Not as significant as the 4 glasses of champagne which are on the table..yet to be done ..none can spill a drop....otherwise it's a DQ


SuperG


----------



## dogfaeries (Feb 22, 2010)

I SO have you beat on that one. Here's my girl several years ago. No, she doesn't walk around like that.


----------



## McWeagle (Apr 23, 2014)

Nailed it!


----------



## SuperG (May 11, 2013)

dogfaeries

I do like it....but...not to be too much of a critic...you need to get her on her toes on the fronts...otherwise superb extension...that is the type of extension I am shooting for. I'm using the K-Tel Rac-n-Stack to develop the extension....is that what you used ???


SuperG


----------



## dogfaeries (Feb 22, 2010)

SuperG said:


> I do like it....but...not to be too much of a critic...you need to get her on her toes on the fronts...otherwise superb extension...that is the type of extension I am shooting for. I'm using the K-Tel Rac-n-Stack to develop the extension....is that what you used ???
> 
> 
> SuperG


I had to borrow one from a friend, but yes, the Rac-n-Stack is the way to go.


----------



## dogma13 (Mar 8, 2014)

Does the rack operate with a remote,phone app,or do you crank it manually?


----------



## SuperG (May 11, 2013)

dogma13 said:


> Does the rack operate with a remote,phone app,or do you crank it manually?


Phone app Super Stack......you should be in marketing !!!!!

Ronco had this model for the super stack for cats and small dogs



SuperG


----------



## dogma13 (Mar 8, 2014)

Lmao!!


----------



## Steve Strom (Oct 26, 2013)

SuperG said:


> Rumors have been circulating amongst the AKC inner circle that a new "super stack" will be used in the near future when showing a GSD. Dog must be on their toes on all fours ( which she nailed ) but we're working on the gay tail still.
> 
> I think my girl has the "super stack" pretty well down...your thoughts?
> 
> ...


I don't know about the whole tail thing. Maybe they have a Festive class she could show in?


----------



## Debanneball (Aug 28, 2014)

OMG, too funny!


----------



## Moriah (May 20, 2014)

SuperG said:


> Phone app Super Stack......you should be in marketing !!!!!
> 
> Ronco had this model for the super stack for cats and small dogs
> 
> ...



The white cat beats both dogs hands down for stacking! Is that your cat?! Priceless!! I laughed so hard


----------



## SuperG (May 11, 2013)

No idea about the cat....just a random pic off the internet....

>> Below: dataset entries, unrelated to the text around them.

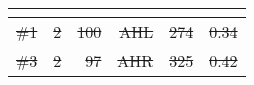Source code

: \documentclass[preprint,review,12pt]{elsarticle}%
\providecommand{\DIFaddtex}[1]{{\protect\color{blue}\uwave{#1}}} %
\providecommand{\DIFdeltex}[1]{{\protect\color{red}\sout{#1}}}                      %
\providecommand{\DIFaddend}{} %
\providecommand{\DIFdelbegin}{} %
\providecommand{\DIFaddFL}[1]{\DIFadd{#1}} %
\providecommand{\DIFdelFL}[1]{\DIFdel{#1}} %
\providecommand{\DIFaddbeginFL}{} %
\providecommand{\DIFaddendFL}{} %
\providecommand{\DIFdelbeginFL}{} %
\providecommand{\DIFdelendFL}{} %
\providecommand{\DIFadd}[1]{\texorpdfstring{\DIFaddtex{#1}}{#1}} %
\providecommand{\DIFdel}[1]{\texorpdfstring{\DIFdeltex{#1}}{}} %
\newcommand{\DIFscaledelfig}{0.5}
\newlength{\DIFdelgraphicswidth} %
\newlength{\DIFdelgraphicsheight} %
\newcommand{\DIFaddincludegraphics}[2][]{{\color{blue}\fbox{\DIFOincludegraphics[#1]{#2}}}} %
\newcommand{\DIFdelincludegraphics}[2][]{%
\sbox{\DIFdelgraphicsbox}{\DIFOincludegraphics[#1]{#2}}%
\settoboxwidth{\DIFdelgraphicswidth}{\DIFdelgraphicsbox} %
\settoboxtotalheight{\DIFdelgraphicsheight}{\DIFdelgraphicsbox} %
\scalebox{\DIFscaledelfig}{%
\parbox[b]{\DIFdelgraphicswidth}{\usebox{\DIFdelgraphicsbox}\\[-\baselineskip] \rule{\DIFdelgraphicswidth}{0em}}\llap{\resizebox{\DIFdelgraphicswidth}{\DIFdelgraphicsheight}{%
\setlength{\unitlength}{\DIFdelgraphicswidth}%
\begin{picture}(1,1)%
\thicklines\linethickness{2pt} %
{\color[rgb]{1,0,0}\put(0,0){\framebox(1,1){}}}%
{\color[rgb]{1,0,0}\put(0,0){\line( 1,1){1}}}%
{\color[rgb]{1,0,0}\put(0,1){\line(1,-1){1}}}%
\end{picture}%
}\hspace*{3pt}}} %
} %
\DeclareRobustCommand{\DIFaddend}{\DIFOaddend \let\includegraphics\DIFOincludegraphics} %
\DeclareRobustCommand{\DIFdelbegin}{\DIFOdelbegin \let\includegraphics\DIFdelincludegraphics} %
\DeclareRobustCommand{\DIFaddbeginFL}{\DIFOaddbeginFL \let\includegraphics\DIFaddincludegraphics} %
\DeclareRobustCommand{\DIFaddendFL}{\DIFOaddendFL \let\includegraphics\DIFOincludegraphics} %
\DeclareRobustCommand{\DIFdelbeginFL}{\DIFOdelbeginFL \let\includegraphics\DIFdelincludegraphics} %
\DeclareRobustCommand{\DIFdelendFL}{\DIFOaddendFL \let\includegraphics\DIFOincludegraphics} %
\begin{document}
\DIFaddend {}
\DIFdelbegin %
\DIFdelendFL \DIFaddbeginFL \begin{table}[htbp]
\DIFaddendFL \centering
\DIFdelbeginFL %
\DIFdelendFL \DIFaddbeginFL \tiny
\setlength{\tabcolsep}{4pt}
\begin{tabular}{*{6}{r}}
\DIFaddendFL \toprule
\textbf{\DIFdelbeginFL %
\DIFdelendFL \DIFaddbeginFL \thead{$\mathrm{Subject\ ID}$}\DIFaddendFL } & \textbf{\DIFdelbeginFL %
\DIFdelendFL \DIFaddbeginFL \thead{$\mathrm{\#\ of\ sessions}$}\DIFaddendFL } & \textbf{\DIFdelbeginFL %
\DIFdelendFL \DIFaddbeginFL \thead{$\mathrm{\#\ of\ trials}$}\DIFaddendFL } & \textbf{\DIFdelbeginFL %
\DIFdelendFL \DIFaddbeginFL \thead{$\mathrm{ROI}$}\DIFaddendFL } & \textbf{\DIFdelbeginFL %
\DIFdelendFL \DIFaddbeginFL \thead{$\mathrm{\#\ of\ SWRs}$}\DIFaddendFL } & \textbf{\DIFdelbeginFL %
}%
\DIFdelendFL \DIFaddbeginFL \thead{$\mathrm{SWR\ incidence\ [Hz]
}$}\DIFaddendFL } & \\
\midrule
\DIFdelbeginFL \DIFdelFL{\#1 }\DIFdelendFL \DIFaddbeginFL \DIFaddFL{$\mathrm{\#1}$ }\DIFaddendFL & \DIFdelbeginFL \DIFdelFL{2 }\DIFdelendFL \DIFaddbeginFL \DIFaddFL{$\mathrm{2}$ }\DIFaddendFL & \DIFdelbeginFL \DIFdelFL{100 }\DIFdelendFL \DIFaddbeginFL \DIFaddFL{$\mathrm{100}$ }\DIFaddendFL & \DIFdelbeginFL \DIFdelFL{AHL }\DIFdelendFL \DIFaddbeginFL \DIFaddFL{$\mathrm{AHL}$ }\DIFaddendFL & \DIFdelbeginFL \DIFdelFL{274 }\DIFdelendFL \DIFaddbeginFL \DIFaddFL{$\mathrm{274}$ }\DIFaddendFL & \DIFdelbeginFL \DIFdelFL{0.34
}\DIFdelendFL \DIFaddbeginFL \DIFaddFL{$\mathrm{0.34}$}\DIFaddendFL \\
\rowcolor{lightgray}
\DIFdelbeginFL \DIFdelFL{\#3 }\DIFdelendFL \DIFaddbeginFL \DIFaddFL{$\mathrm{\#3}$ }\DIFaddendFL & \DIFdelbeginFL \DIFdelFL{2 }\DIFdelendFL \DIFaddbeginFL \DIFaddFL{$\mathrm{2}$ }\DIFaddendFL & \DIFdelbeginFL \DIFdelFL{97 }\DIFdelendFL \DIFaddbeginFL \DIFaddFL{$\mathrm{97}$ }\DIFaddendFL & \DIFdelbeginFL \DIFdelFL{AHR }\DIFdelendFL \DIFaddbeginFL \DIFaddFL{$\mathrm{AHR}$ }\DIFaddendFL & \DIFdelbeginFL \DIFdelFL{325 }\DIFdelendFL \DIFaddbeginFL \DIFaddFL{$\mathrm{325}$ }\DIFaddendFL & \DIFdelbeginFL \DIFdelFL{0.42
}\DIFdelendFL \DIFaddbeginFL \DIFaddFL{$\mathrm{0.42}$}\DIFaddendFL \\

\end{tabular}
\end{table}
\end{document}
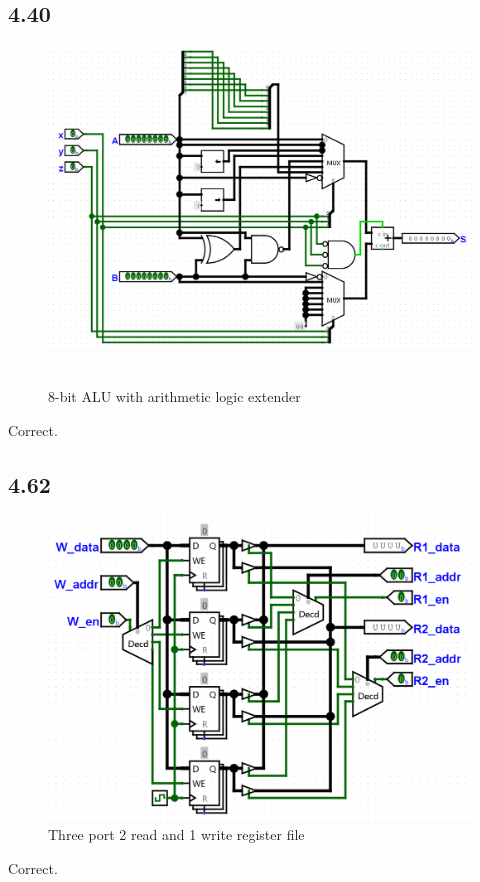 \documentclass{article}
\begin{document}
\subsection*{4.40}
\begin{figure}[H]
    \centering
    \includegraphics[width=0.9\linewidth]{./images/4.40.png}\
    \caption*{8-bit ALU with arithmetic logic extender}
\end{figure}

\textcolor{mygreen}{Correct.}

\subsection*{4.62}
\begin{figure}[H]
    \centering
    \includegraphics[width=0.8\linewidth]{./images/4.62.png}
    \caption*{Three port 2 read and 1 write register file}
\end{figure}

\textcolor{mygreen}{Correct.}
\end{document}
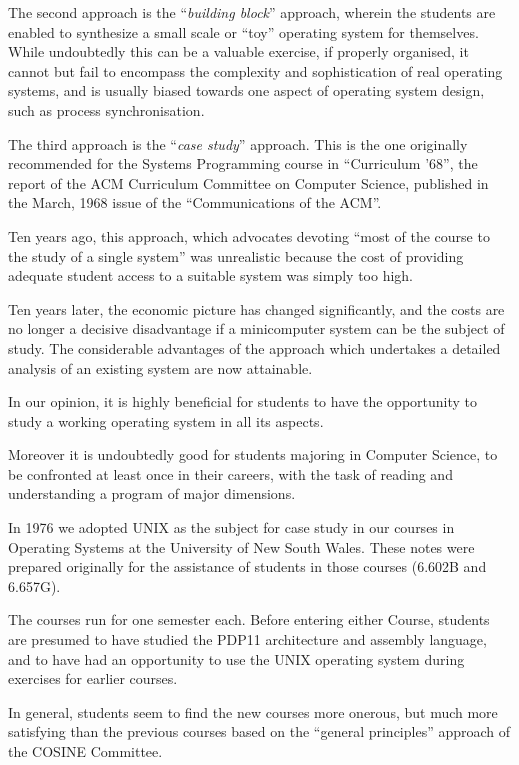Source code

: The second approach is the ``{\it building
block}'' approach, wherein the students
are enabled to synthesize a small scale
or ``toy'' operating system for themselves. While undoubtedly this can be a
valuable exercise, if properly organised, it cannot but fail to encompass
the complexity and sophistication of
real operating systems, and is usually
biased towards one aspect of operating
system design, such as process synchronisation.

The third approach is the ``{\it case study}''
approach. This is the one originally
recommended for the Systems Programming
course in ``Curriculum '68'', the report
of the ACM Curriculum Committee on Computer Science, published in the March,
1968 issue of the ``Communications of
the ACM''.

Ten years ago, this approach, which
advocates devoting ``most of the course
to the study of a single system'' was
unrealistic because the cost of providing adequate student access to a suitable system was simply too high.

Ten years later, the economic picture
has changed significantly, and the
costs are no longer a decisive disadvantage if a minicomputer system can be
the subject of study. The considerable
advantages of the approach which undertakes a detailed analysis of an existing system are now attainable.

In our opinion, it is highly beneficial
for students to have the opportunity to
study a working operating system in all
its aspects.

Moreover it is undoubtedly good for
students majoring in Computer Science,
to be confronted at least once in their
careers, with the task of reading and
understanding a program of major dimensions.

In 1976 we adopted UNIX as the subject
for case study in our courses in
Operating Systems at the University of
New South Wales. These notes were
prepared originally for the assistance
of students in those courses (6.602B
and 6.657G).

The courses run for one semester each.
Before entering either Course, students
are presumed to have studied the PDP11
architecture and assembly language, and
to have had an opportunity to use the
UNIX operating system during exercises
for earlier courses.

In general, students seem to find the
new courses more onerous, but much more
satisfying than the previous courses
based on the ``general principles''
approach of the COSINE Committee.


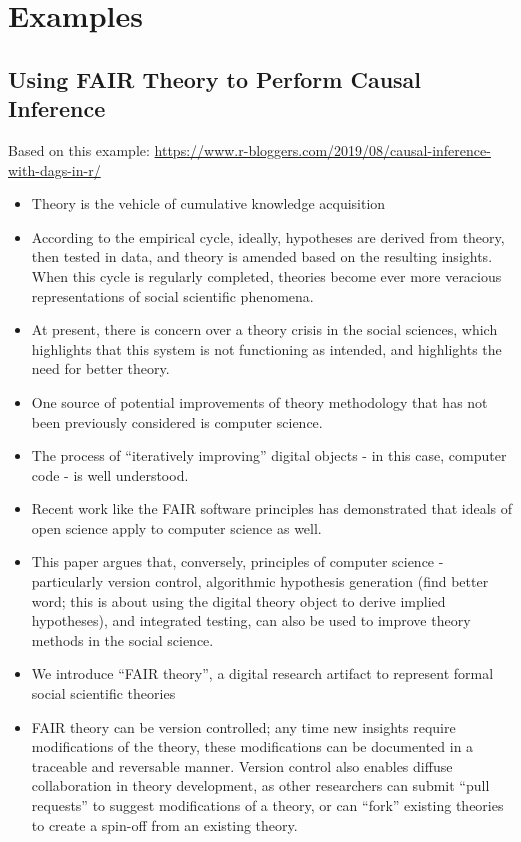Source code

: \documentclass[
  man]{apa6}
\providecommand{\tightlist}{%
  \setlength{\itemsep}{0pt}\setlength{\parskip}{0pt}}
\begin{document}
\section{Examples}\label{examples}

\subsection{Using FAIR Theory to Perform Causal Inference}\label{using-fair-theory-to-perform-causal-inference}

Based on this example: \url{https://www.r-bloggers.com/2019/08/causal-inference-with-dags-in-r/}

\begin{itemize}
\tightlist
\item
  Theory is the vehicle of cumulative knowledge acquisition
\item
  According to the empirical cycle, ideally, hypotheses are derived from theory, then tested in data, and theory is amended based on the resulting insights. When this cycle is regularly completed, theories become ever more veracious representations of social scientific phenomena.
\item
  At present, there is concern over a theory crisis in the social sciences, which highlights that this system is not functioning as intended, and highlights the need for better theory.
\item
  One source of potential improvements of theory methodology that has not been previously considered is computer science.
\item
  The process of ``iteratively improving'' digital objects - in this case, computer code - is well understood.
\item
  Recent work like the FAIR software principles has demonstrated that ideals of open science apply to computer science as well.
\item
  This paper argues that, conversely, principles of computer science - particularly version control, algorithmic hypothesis generation (find better word; this is about using the digital theory object to derive implied hypotheses), and integrated testing, can also be used to improve theory methods in the social science.
\item
  We introduce ``FAIR theory'', a digital research artifact to represent formal social scientific theories
\item
  FAIR theory can be version controlled; any time new insights require modifications of the theory, these modifications can be documented in a traceable and reversable manner. Version control also enables diffuse collaboration in theory development, as other researchers can submit ``pull requests'' to suggest modifications of a theory, or can ``fork'' existing theories to create a spin-off from an existing theory.

\end{itemize}
\end{document}
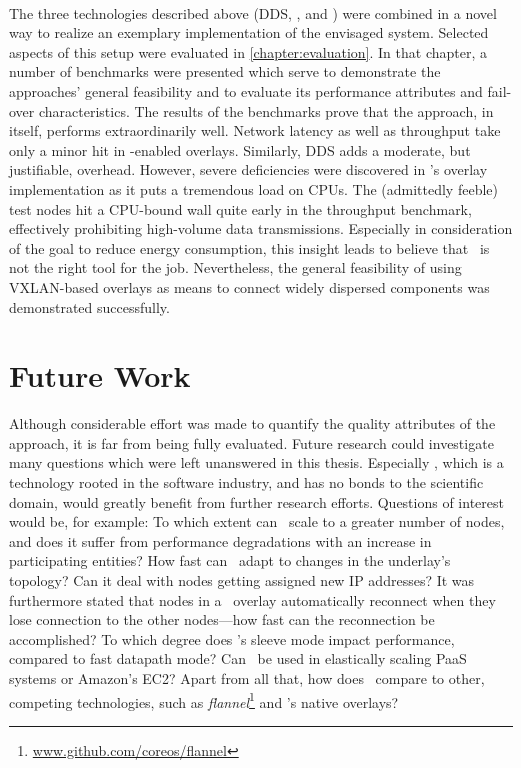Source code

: \paragraph{}
The three technologies described above (DDS, \docker , and \wnet ) were combined in a novel way to realize an exemplary implementation of the envisaged system. Selected aspects of this setup were evaluated in \autoref{chapter:evaluation}. In that chapter, a number of benchmarks were presented which serve to demonstrate the approaches' general feasibility and to evaluate its performance attributes and fail-over characteristics. The results of the benchmarks prove that the approach, in itself, performs extraordinarily well. Network latency as well as throughput take only a minor hit in \weave -enabled overlays. Similarly, DDS adds a moderate, but justifiable, overhead. However, severe deficiencies were discovered in \weave 's overlay implementation as it puts a tremendous load on CPUs. The (admittedly feeble) test nodes hit a CPU-bound wall quite early in the throughput benchmark, effectively prohibiting high-volume data transmissions. Especially in consideration of the goal to reduce energy consumption, this insight leads to believe that \wnet\ is not the right tool for the job. Nevertheless, the general feasibility of using VXLAN-based overlays as means to connect widely dispersed components was demonstrated successfully.


\section{Future Work}
Although considerable effort was made to quantify the quality attributes of the approach, it is far from being fully evaluated. Future research could investigate many questions which were left unanswered in this thesis. Especially \wnet , which is a technology rooted in the software industry, and has no bonds to the scientific domain, would greatly benefit from further research efforts. Questions of interest would be, for example: To which extent can \wnet\ scale to a greater number of nodes, and does it suffer from performance degradations with an increase in participating entities? How fast can \wnet\ adapt to changes in the underlay's topology? Can it deal with nodes getting assigned new IP addresses? It was furthermore stated that nodes in a \wnet\ overlay automatically reconnect when they lose connection to the other nodes---how fast can the reconnection be accomplished? To which degree does \weave 's sleeve mode impact performance, compared to fast datapath mode? Can \weave\ be used in elastically scaling PaaS systems or Amazon's EC2? Apart from all that, how does \weave\ compare to other, competing technologies, such as \emph{flannel}\footnote{\url{www.github.com/coreos/flannel}} and \docker 's native overlays?


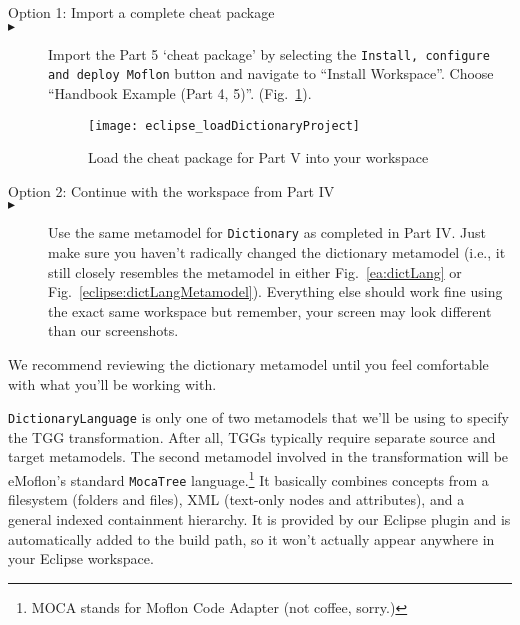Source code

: \vspace{0.5cm}

\begin{description}

\item[Option 1: Import a complete cheat package]

\item[$\blacktriangleright$] \hspace{0.3cm} Import the Part 5 `cheat package' by selecting the \texttt{Install, configure and deploy Moflon} button and navigate to ``Install Workspace''. Choose ``Handbook Example (Part 4, 5)''. (Fig.~\ref{eclipse_cheatPackage}).

\begin{figure}[htbp]
\begin{center}
  \texttt{[image: eclipse\_loadDictionaryProject]}
  \caption{Load the cheat package for Part V into your workspace}
  \label{eclipse_cheatPackage}
\end{center}
\end{figure}

\vspace{0.5cm}

\item[Option 2: Continue with the workspace from Part IV]


\item[$\blacktriangleright$] \hspace{0.3cm} Use the same metamodel for \texttt{Dictionary} as completed in Part IV. Just make sure you haven't radically changed
the dictionary metamodel (i.e., it still closely resembles the metamodel in either Fig.~\ref{ea:dictLang} or Fig.~\ref{eclipse:dictLangMetamodel}). Everything
else should work fine using the exact same workspace but remember, your screen may look different than our screenshots.

\end{description}


We recommend reviewing the dictionary metamodel until you feel comfortable with what you'll be working with. 

\newpage

\texttt{DictionaryLanguage} is only one of two metamodels that we'll be using to specify the TGG transformation. After all, TGGs typically require separate
source and target metamodels. The second metamodel involved in the transformation will be eMoflon's standard \texttt{MocaTree} language.\footnote{MOCA stands
for Moflon Code Adapter (not coffee, sorry.)} It basically combines concepts from a filesystem (folders and files), XML (text-only nodes and attributes), and a
general indexed containment hierarchy. It is provided by our Eclipse plugin and is automatically added to the build path, so it won't actually appear
anywhere in your Eclipse workspace.

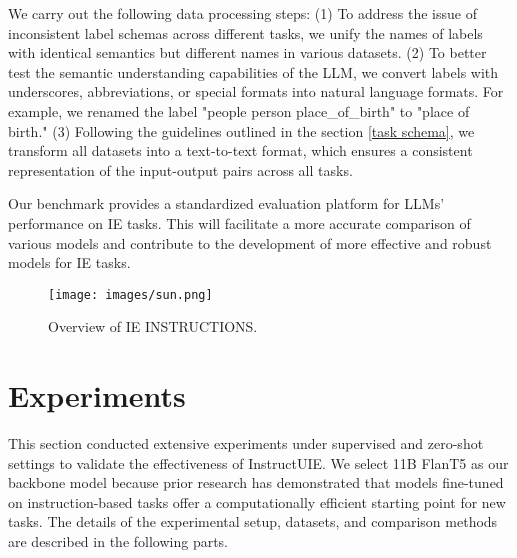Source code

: \documentclass[11pt]{article}
\begin{document}
We carry out the following data processing steps: (1) To address the issue of inconsistent label schemas across different tasks, we unify the names of labels with identical semantics but different names in various datasets. (2) To better test the semantic understanding capabilities of the LLM, we convert labels with underscores, abbreviations, or special formats into natural language formats. For example, we renamed the label "people person place\_of\_birth" to "place of birth." (3) Following the guidelines outlined in the section \ref{task schema}, we transform all datasets into a text-to-text format, which ensures a consistent representation of the input-output pairs across all tasks.

Our benchmark provides a standardized evaluation platform for LLMs' performance on IE tasks. This will facilitate a more accurate comparison of various models and contribute to the development of more effective and robust models for IE tasks.

\begin{figure}[t]
\small
\centering
  \texttt{[image: images/sun.png]}
  \caption{Overview of IE INSTRUCTIONS.}
 \label{benchmark_sun}
\end{figure}


\section{Experiments}
This section conducted extensive experiments under supervised and zero-shot settings to validate the effectiveness of InstructUIE. 
We select 11B FlanT5 \cite{chung2022scaling} as our backbone model because prior research \cite{Longpre2023TheFC} has demonstrated that models fine-tuned on instruction-based tasks offer a computationally efficient starting point for new tasks.
The details of the experimental setup, datasets, and comparison methods are described in the following parts.
\end{document}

Hmmmmm..." festive class"....LOL....



SuperG


----------



## HOBY (Aug 12, 2013)

Does the Rack need batteries or is it rechargeable?
Is it indoor outdoor?
How about colors?
Is there a pressure release valve or a de-stacking device?


----------



## Debanneball (Aug 28, 2014)

HOBY said:


> Does the Rack need batteries or is it rechargeable?
> Is it indoor outdoor?
> How about colors?
> Is there a pressure release valve or a de-stacking device?



And, is it adjustable?


----------



## Liesje (Mar 4, 2007)

LOL at least you guys know your dogs don't have any rear muscle pulls! (the first thing I noticed when my dog had a soft tissue injury was he refused to do that stretch)


----------



## SuperG (May 11, 2013)

Liesje said:


> LOL at least you guys know your dogs don't have any rear muscle pulls! (the first thing I noticed when my dog had a soft tissue injury was he refused to do that stretch)


Never even thought of that....so thanks for the observation. It wasn't that long ago when I thought she had hurt herself and started a thread regarding my concerns......so the stretch is somewhat indicative of health regarding muscle "integrity" to a degree...???? 

Over the years, observing the frequency and particular times when a dog chooses to stretch seems to be a good reminder that stretching has its purpose....for humans as well.


SuperG


SuperG


----------